Mosh, if you want more details in a generalised comment on the failure of models to incorporate processes science ADMITS it has poor understanding of, such as cloud formation etc, then why not just ask for more details, the snark is not necessary, only invokes a similar response or worse, and nobody learns. A respectful request for more details would make your point if none was forthcoming.
Steven Mosher says:
“Ryan, he obviously missed the memo. Climate change makes the climate less predictable. that much we can predict, err..
since regional prediction is in its infancy it makes little sense to even suggest that a regional extreme event ( increase in frequency or severity) is a likely consequence.
at best the models can speak to global metrics over longish periods of time.”

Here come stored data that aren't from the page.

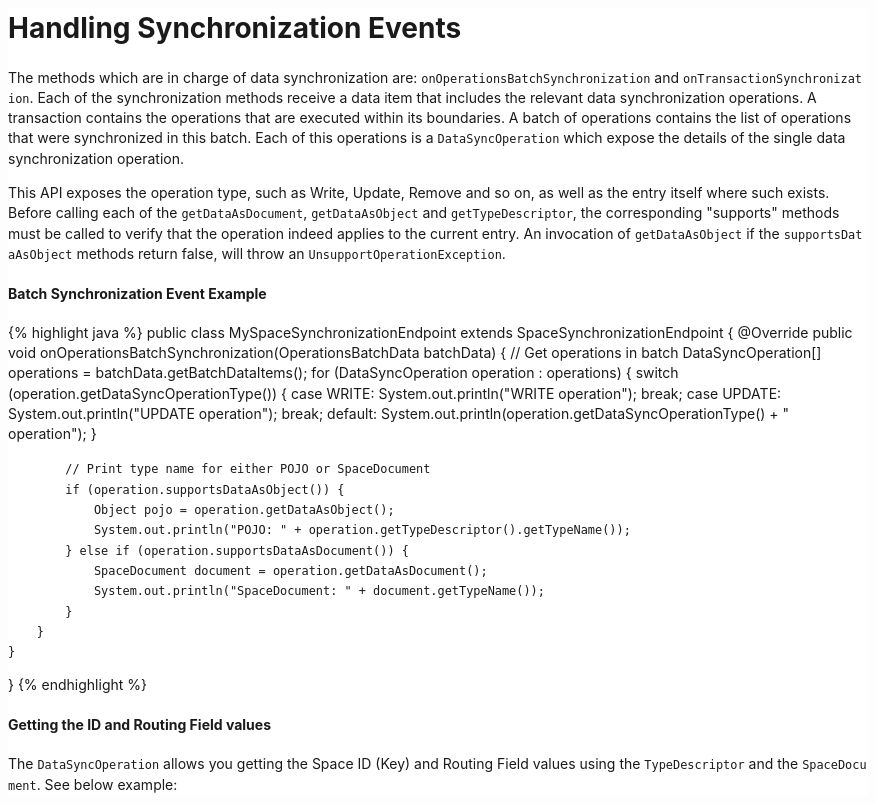 # Handling Synchronization Events

The methods which are in charge of data synchronization are: `onOperationsBatchSynchronization` and `onTransactionSynchronization`. Each of the synchronization methods receive a data item that includes the relevant data synchronization operations. A transaction contains the operations that are executed within its boundaries. A batch of operations contains the list of operations that were synchronized in this batch. Each of this operations is a `DataSyncOperation` which expose the details of the single data synchronization operation.

This API exposes the operation type, such as Write, Update, Remove and so on, as well as the entry itself where such exists. Before calling each of the `getDataAsDocument`, `getDataAsObject` and `getTypeDescriptor`, the corresponding "supports" methods must be called to verify that the operation indeed applies to the current entry. An invocation of `getDataAsObject` if the `supportsDataAsObject` methods return false, will throw an `UnsupportOperationException`.

#### Batch Synchronization Event Example

{% highlight java %}
public class MySpaceSynchronizationEndpoint extends SpaceSynchronizationEndpoint {
    @Override
    public void onOperationsBatchSynchronization(OperationsBatchData batchData) {
        // Get operations in batch
        DataSyncOperation[] operations = batchData.getBatchDataItems();
        for (DataSyncOperation operation : operations) {
            switch (operation.getDataSyncOperationType()) {
                case WRITE:
                    System.out.println("WRITE operation");
                    break;
                case UPDATE:
                    System.out.println("UPDATE operation");
                    break;
                default:
                    System.out.println(operation.getDataSyncOperationType() + " operation");
            }

            // Print type name for either POJO or SpaceDocument
            if (operation.supportsDataAsObject()) {
                Object pojo = operation.getDataAsObject();
                System.out.println("POJO: " + operation.getTypeDescriptor().getTypeName());
            } else if (operation.supportsDataAsDocument()) {
                SpaceDocument document = operation.getDataAsDocument();
                System.out.println("SpaceDocument: " + document.getTypeName());
            }
        }
    }
}
{% endhighlight %}

#### Getting the ID and Routing Field values

The `DataSyncOperation` allows you getting the Space ID (Key) and Routing Field values using the `TypeDescriptor` and the `SpaceDocument`. See below example:
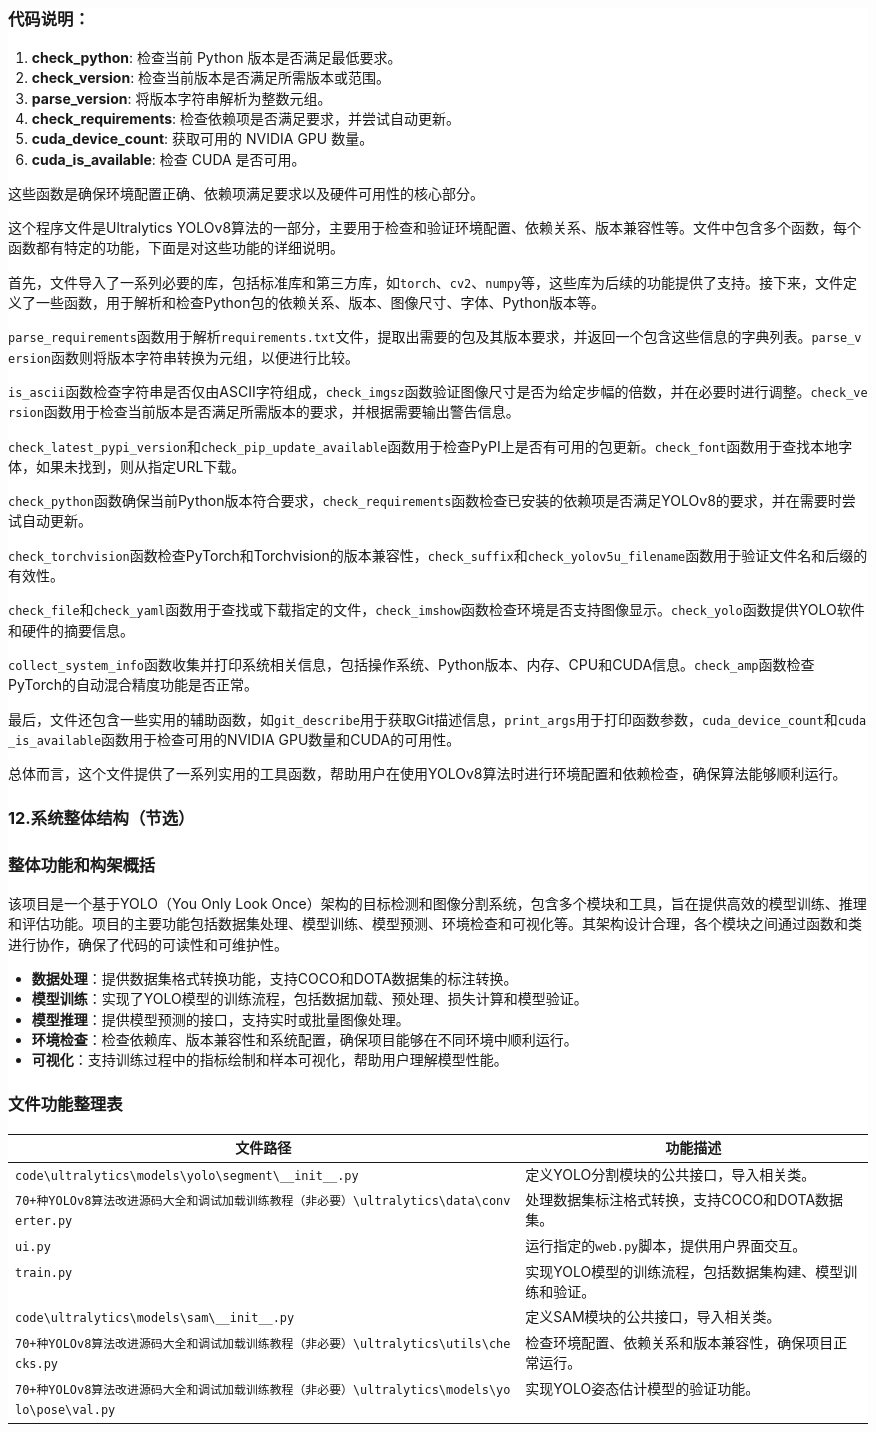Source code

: ### 代码说明：
1. **check_python**: 检查当前 Python 版本是否满足最低要求。
2. **check_version**: 检查当前版本是否满足所需版本或范围。
3. **parse_version**: 将版本字符串解析为整数元组。
4. **check_requirements**: 检查依赖项是否满足要求，并尝试自动更新。
5. **cuda_device_count**: 获取可用的 NVIDIA GPU 数量。
6. **cuda_is_available**: 检查 CUDA 是否可用。

这些函数是确保环境配置正确、依赖项满足要求以及硬件可用性的核心部分。

这个程序文件是Ultralytics YOLOv8算法的一部分，主要用于检查和验证环境配置、依赖关系、版本兼容性等。文件中包含多个函数，每个函数都有特定的功能，下面是对这些功能的详细说明。

首先，文件导入了一系列必要的库，包括标准库和第三方库，如`torch`、`cv2`、`numpy`等，这些库为后续的功能提供了支持。接下来，文件定义了一些函数，用于解析和检查Python包的依赖关系、版本、图像尺寸、字体、Python版本等。

`parse_requirements`函数用于解析`requirements.txt`文件，提取出需要的包及其版本要求，并返回一个包含这些信息的字典列表。`parse_version`函数则将版本字符串转换为元组，以便进行比较。

`is_ascii`函数检查字符串是否仅由ASCII字符组成，`check_imgsz`函数验证图像尺寸是否为给定步幅的倍数，并在必要时进行调整。`check_version`函数用于检查当前版本是否满足所需版本的要求，并根据需要输出警告信息。

`check_latest_pypi_version`和`check_pip_update_available`函数用于检查PyPI上是否有可用的包更新。`check_font`函数用于查找本地字体，如果未找到，则从指定URL下载。

`check_python`函数确保当前Python版本符合要求，`check_requirements`函数检查已安装的依赖项是否满足YOLOv8的要求，并在需要时尝试自动更新。

`check_torchvision`函数检查PyTorch和Torchvision的版本兼容性，`check_suffix`和`check_yolov5u_filename`函数用于验证文件名和后缀的有效性。

`check_file`和`check_yaml`函数用于查找或下载指定的文件，`check_imshow`函数检查环境是否支持图像显示。`check_yolo`函数提供YOLO软件和硬件的摘要信息。

`collect_system_info`函数收集并打印系统相关信息，包括操作系统、Python版本、内存、CPU和CUDA信息。`check_amp`函数检查PyTorch的自动混合精度功能是否正常。

最后，文件还包含一些实用的辅助函数，如`git_describe`用于获取Git描述信息，`print_args`用于打印函数参数，`cuda_device_count`和`cuda_is_available`函数用于检查可用的NVIDIA GPU数量和CUDA的可用性。

总体而言，这个文件提供了一系列实用的工具函数，帮助用户在使用YOLOv8算法时进行环境配置和依赖检查，确保算法能够顺利运行。

### 12.系统整体结构（节选）

### 整体功能和构架概括

该项目是一个基于YOLO（You Only Look Once）架构的目标检测和图像分割系统，包含多个模块和工具，旨在提供高效的模型训练、推理和评估功能。项目的主要功能包括数据集处理、模型训练、模型预测、环境检查和可视化等。其架构设计合理，各个模块之间通过函数和类进行协作，确保了代码的可读性和可维护性。

- **数据处理**：提供数据集格式转换功能，支持COCO和DOTA数据集的标注转换。
- **模型训练**：实现了YOLO模型的训练流程，包括数据加载、预处理、损失计算和模型验证。
- **模型推理**：提供模型预测的接口，支持实时或批量图像处理。
- **环境检查**：检查依赖库、版本兼容性和系统配置，确保项目能够在不同环境中顺利运行。
- **可视化**：支持训练过程中的指标绘制和样本可视化，帮助用户理解模型性能。

### 文件功能整理表

| 文件路径                                                                                           | 功能描述                                                       |
|----------------------------------------------------------------------------------------------------|--------------------------------------------------------------|
| `code\ultralytics\models\yolo\segment\__init__.py`                                               | 定义YOLO分割模块的公共接口，导入相关类。                     |
| `70+种YOLOv8算法改进源码大全和调试加载训练教程（非必要）\ultralytics\data\converter.py`          | 处理数据集标注格式转换，支持COCO和DOTA数据集。               |
| `ui.py`                                                                                           | 运行指定的`web.py`脚本，提供用户界面交互。                   |
| `train.py`                                                                                        | 实现YOLO模型的训练流程，包括数据集构建、模型训练和验证。     |
| `code\ultralytics\models\sam\__init__.py`                                                        | 定义SAM模块的公共接口，导入相关类。                          |
| `70+种YOLOv8算法改进源码大全和调试加载训练教程（非必要）\ultralytics\utils\checks.py`          | 检查环境配置、依赖关系和版本兼容性，确保项目正常运行。       |
| `70+种YOLOv8算法改进源码大全和调试加载训练教程（非必要）\ultralytics\models\yolo\pose\val.py` | 实现YOLO姿态估计模型的验证功能。                             |
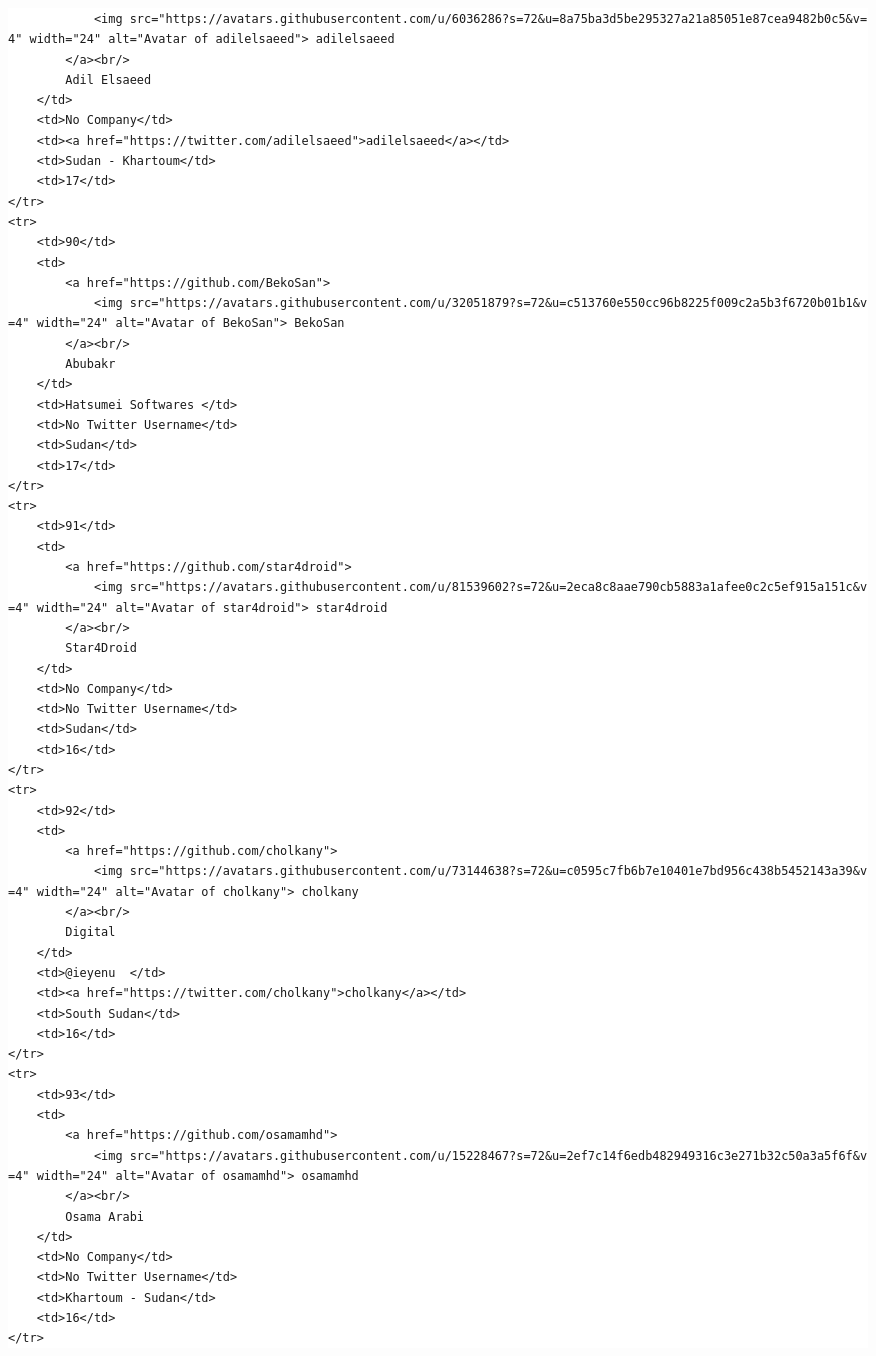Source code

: 				<img src="https://avatars.githubusercontent.com/u/6036286?s=72&u=8a75ba3d5be295327a21a85051e87cea9482b0c5&v=4" width="24" alt="Avatar of adilelsaeed"> adilelsaeed
			</a><br/>
			Adil Elsaeed
		</td>
		<td>No Company</td>
		<td><a href="https://twitter.com/adilelsaeed">adilelsaeed</a></td>
		<td>Sudan - Khartoum</td>
		<td>17</td>
	</tr>
	<tr>
		<td>90</td>
		<td>
			<a href="https://github.com/BekoSan">
				<img src="https://avatars.githubusercontent.com/u/32051879?s=72&u=c513760e550cc96b8225f009c2a5b3f6720b01b1&v=4" width="24" alt="Avatar of BekoSan"> BekoSan
			</a><br/>
			Abubakr
		</td>
		<td>Hatsumei Softwares </td>
		<td>No Twitter Username</td>
		<td>Sudan</td>
		<td>17</td>
	</tr>
	<tr>
		<td>91</td>
		<td>
			<a href="https://github.com/star4droid">
				<img src="https://avatars.githubusercontent.com/u/81539602?s=72&u=2eca8c8aae790cb5883a1afee0c2c5ef915a151c&v=4" width="24" alt="Avatar of star4droid"> star4droid
			</a><br/>
			Star4Droid
		</td>
		<td>No Company</td>
		<td>No Twitter Username</td>
		<td>Sudan</td>
		<td>16</td>
	</tr>
	<tr>
		<td>92</td>
		<td>
			<a href="https://github.com/cholkany">
				<img src="https://avatars.githubusercontent.com/u/73144638?s=72&u=c0595c7fb6b7e10401e7bd956c438b5452143a39&v=4" width="24" alt="Avatar of cholkany"> cholkany
			</a><br/>
			Digital
		</td>
		<td>@ieyenu  </td>
		<td><a href="https://twitter.com/cholkany">cholkany</a></td>
		<td>South Sudan</td>
		<td>16</td>
	</tr>
	<tr>
		<td>93</td>
		<td>
			<a href="https://github.com/osamamhd">
				<img src="https://avatars.githubusercontent.com/u/15228467?s=72&u=2ef7c14f6edb482949316c3e271b32c50a3a5f6f&v=4" width="24" alt="Avatar of osamamhd"> osamamhd
			</a><br/>
			Osama Arabi
		</td>
		<td>No Company</td>
		<td>No Twitter Username</td>
		<td>Khartoum - Sudan</td>
		<td>16</td>
	</tr>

I’m baffled how this relatively innocuous statement started so much controversy. Steven has already indicated the scope of the models and relevance to local minima/maxima; whats the problem? The “climate change makes the climate less predictable”? He didn’t indicate a basis for climate change, but if there were a climate change wouldn’t it be less predictable and models harder simulate effects?
Which is before and which is after?
Maybe this was an experiment using an ionospheric heater (part of HAARP work). The spike in temperature seems to extreme to be part of the normal variability.
JudyW says:
September 28, 2010 at 4:17 pm
That is like saying putting a stethoscope on your chest is the reason for your unregulated high blood pressure and all of the premature ventricular contractions showing up on your EKG.
Record heat in a parking lot. Whoda thunk.
Interesting correlations between this and previous record for LA.
The old high temp record for LA on this date was 1F cooler at 106 in 1963. That was right around the last time the pacific decadal and antlantic multi-decadal oscillations began a cooling period in phase. It was right on the leading of a plunge down a cooling cliff for US land temperature of 1F in one decade.
And the sun is abnormally quiet too. Which it wasn’t in 1963.
For our sakes anthropogenic global warming better be all it’s cracked up to be or more else we’re heading into another Little Ice Age or worse. If that happens we’ll be in panic mode in 20 years only it’ll be global cooling and it’ll be for real if the sun stays super calm for a Maunder Minimum timespan or even longer.
The PDO and AMDO and USHCN v2 comparative temp graphs are in this excellent recent WUWT article here:
http://wattsupwiththat.com/2010/09/26/a-must-read-european-climate-alpine-glaciers-and-arctic-ice-in-relation-to-north-atlantic-sst-record/#more-25384
I think the disruptists (see Holdren memo: no more warmists) are so anxious to get laws enacted because they realize the climate could begin cooling at any time and cool some most every year for 20 or more years and no transformation to a green global economy is going to happen in that timeframe. Every moment for them is “now or never”.
I lived in the path of the Santa Ana winds (like LA does) for 20 years. I went and checked the local forecasts and sure enough found predictions of strong Santa Anas (due to La Nina) back at least over two weeks ago. They arrived right on time and were record hot for this date.
If you’ve never stood outside in Santa Ana winds coming in off the deserts to the east it’s like standing about 6 feet in front of a 10 kilowatt shop heater with a 36 inch fan on high aimed at your face.